As for the race, we couldn’t have had better conditions. There was almost no wind that day, with the ocean smooth as glass and the temperature hovering about 22℃.
I lined up beside Jackson Laundry at the start and hoped we could work together in the swim. In the opening meters of the swim, I worked hard to get a good position. It’s always a fine line between jockeying for position and wasting energy fighting someone for the same piece of water. When everything settled down I found myself right behind Jackson. I made a couple of attempts to go around him but found it was better to sit behind him in the draft till the last 100m, when I moved up beside him as we exited the water. I was now in 10th place as I started the bike, a little further back than I wanted.
The bike course at St. Anthony’s has a ton of corners. I don’t usually race that kind of course, so it’s a lot of fun when I do get a chance to put that skill to the test in a race scenario. Throughout the 40km bike course, I was able to start making up some places. About halfway through the ride, I found myself duking it out with Nic Chase.
I seemed to be able be able to put a little time on him in the straightaways but he would reel me back in through the corners. We played this game of tag until we got into T2 and jumped onto the run. Nic led me out onto the run and set a quick pace that I had to match if I wanted to move up.
I was already on the move. As I hit the 1km mark of the run, I had made my way into 7th place. Now I was getting my run legs under me. I already knew this Olympic-distance race was going to be short and sweet compared to a 70.3. For a long-course athlete, it feels like it is over before it really starts.
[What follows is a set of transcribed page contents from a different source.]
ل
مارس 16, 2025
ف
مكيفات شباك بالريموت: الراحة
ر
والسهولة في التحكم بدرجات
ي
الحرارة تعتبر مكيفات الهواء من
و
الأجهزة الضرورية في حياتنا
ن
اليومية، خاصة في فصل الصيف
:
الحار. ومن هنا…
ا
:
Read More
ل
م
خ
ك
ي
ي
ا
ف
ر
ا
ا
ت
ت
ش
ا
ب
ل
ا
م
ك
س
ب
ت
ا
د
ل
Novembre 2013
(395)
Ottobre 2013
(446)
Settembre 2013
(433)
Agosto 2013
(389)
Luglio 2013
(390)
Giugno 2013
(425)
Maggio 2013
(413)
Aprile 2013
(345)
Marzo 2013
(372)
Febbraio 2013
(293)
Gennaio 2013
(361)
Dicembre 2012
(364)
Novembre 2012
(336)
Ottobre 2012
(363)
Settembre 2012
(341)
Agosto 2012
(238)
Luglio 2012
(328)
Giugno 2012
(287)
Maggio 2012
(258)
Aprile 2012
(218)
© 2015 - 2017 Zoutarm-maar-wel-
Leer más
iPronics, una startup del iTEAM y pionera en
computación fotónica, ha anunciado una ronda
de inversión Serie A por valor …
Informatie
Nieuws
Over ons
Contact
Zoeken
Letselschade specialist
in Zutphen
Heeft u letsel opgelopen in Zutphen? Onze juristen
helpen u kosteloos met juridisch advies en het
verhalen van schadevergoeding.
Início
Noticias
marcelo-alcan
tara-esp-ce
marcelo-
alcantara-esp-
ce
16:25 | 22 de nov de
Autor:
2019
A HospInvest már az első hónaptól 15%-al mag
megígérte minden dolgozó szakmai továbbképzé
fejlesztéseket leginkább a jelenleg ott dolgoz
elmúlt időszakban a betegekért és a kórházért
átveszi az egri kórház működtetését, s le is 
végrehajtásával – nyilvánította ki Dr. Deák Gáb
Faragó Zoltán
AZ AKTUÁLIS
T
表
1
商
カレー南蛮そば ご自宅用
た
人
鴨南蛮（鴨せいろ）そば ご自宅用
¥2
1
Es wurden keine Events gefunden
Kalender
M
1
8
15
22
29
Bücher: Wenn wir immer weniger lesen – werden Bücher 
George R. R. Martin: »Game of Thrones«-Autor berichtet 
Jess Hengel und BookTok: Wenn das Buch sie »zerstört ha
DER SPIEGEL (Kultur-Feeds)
Of course, that meant I had to be ready to dial things up; I didn’t have the time or the space to play the long game.
The kilometers just flew by, and before I knew it I was coming up on 6th place. I wanted to pass him before the 5km mark so I could shift my focus to running down a top-five finish. With 200m to the turn-around, I made my move into 6th. Ryan Fisher was just seconds up the road. I had to dig in for the last 5km if I wanted a shot at running him down and holding off any one who was behind me. Over the next 4km, I brought back a second here and there on the Australian Olympian, but I ran out of road before I had the chance to catch him.
I laid it out on the course that day and was happy to really feel like I was racing. Sixth place is a step in the right direction, at the very least. After stumbling in my first two 70.3s of the year and struggling through the tail-end of the 2017 season, this felt like I am back on the right path. While there’s still work to be done, things finally seem to be getting falling into place. It’s only upward and forward from here.
It was also a good way to close out my winter training and the spring portion of my 2018 season. With three races completed, I’ve returned to Guelph, ON, ready to get to work, as I prepare for my next race and look forward to the next races of my 2018 season. My next race is Ironman 70.3 Victoria, where I’ll look to get back in form and hope for a continue podium finish streak there.